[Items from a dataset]
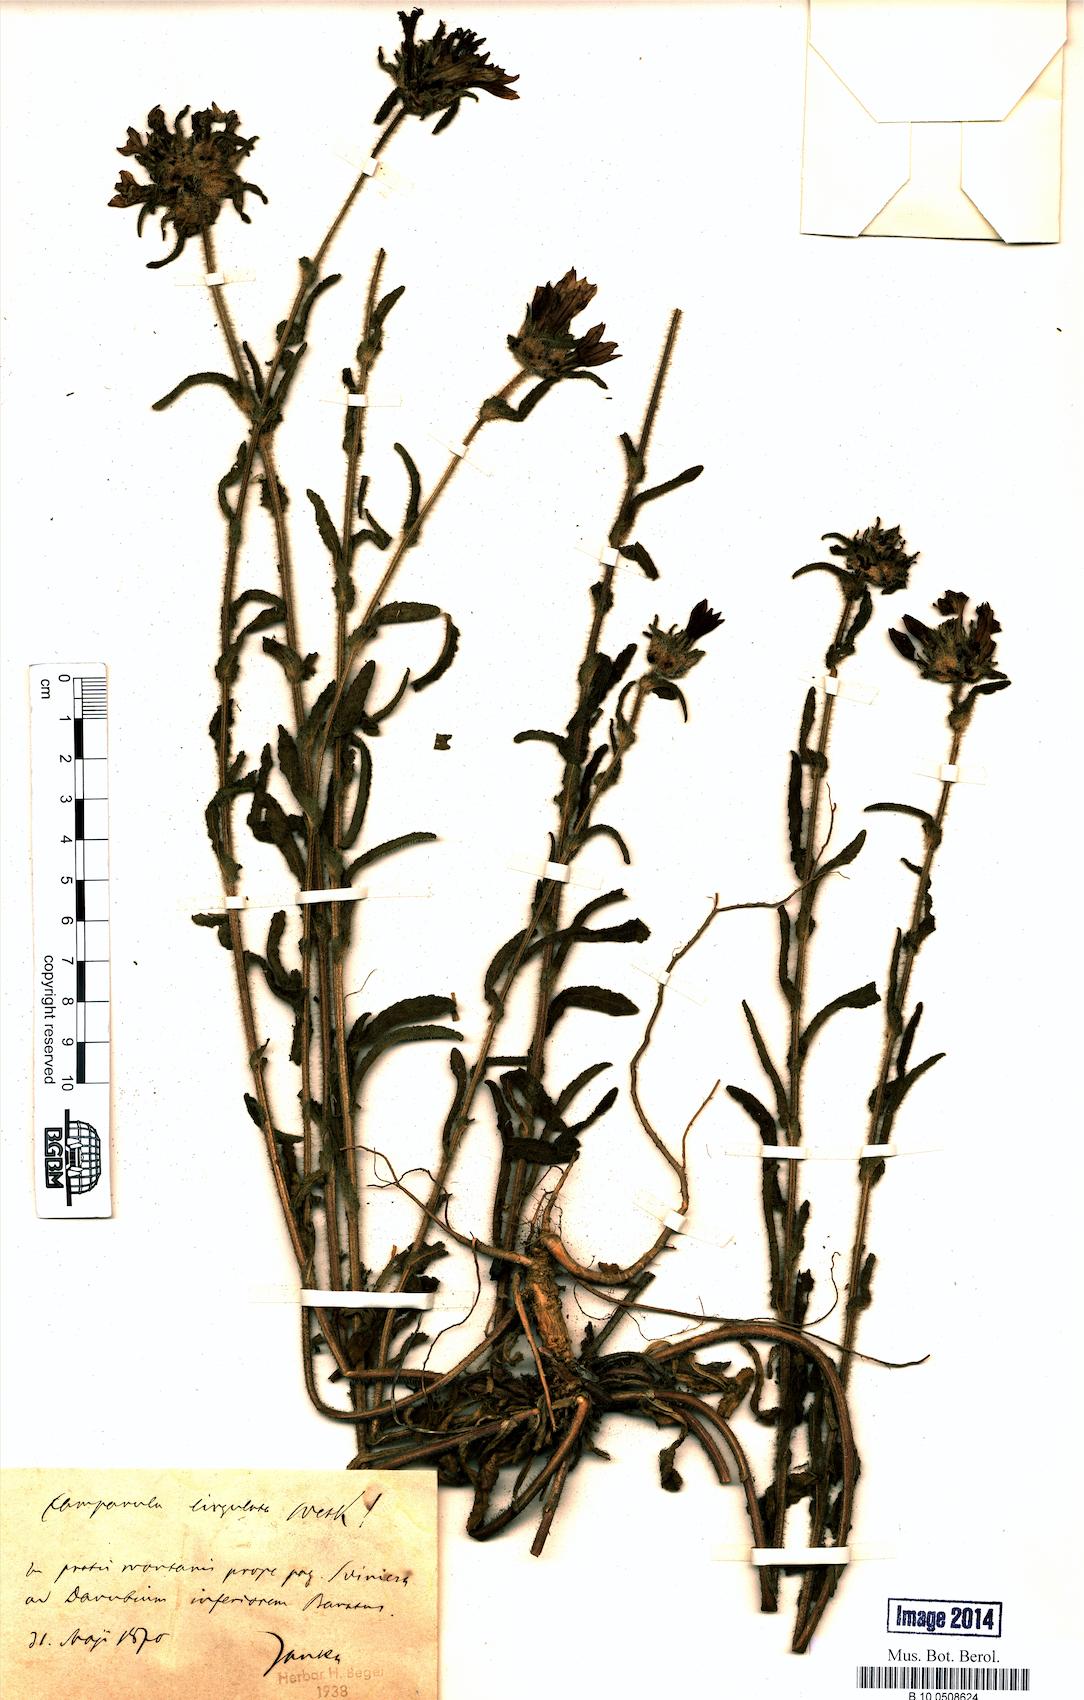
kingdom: Plantae
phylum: Tracheophyta
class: Magnoliopsida
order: Asterales
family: Campanulaceae
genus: Campanula
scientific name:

* [What the exercise asks]: Reproduce every line of the data above verbatim, leaving out the pictures.

* [Written response]:
kingdom: Plantae
phylum: Tracheophyta
class: Magnoliopsida
order: Asterales
family: Campanulaceae
genus: Campanula
scientific name:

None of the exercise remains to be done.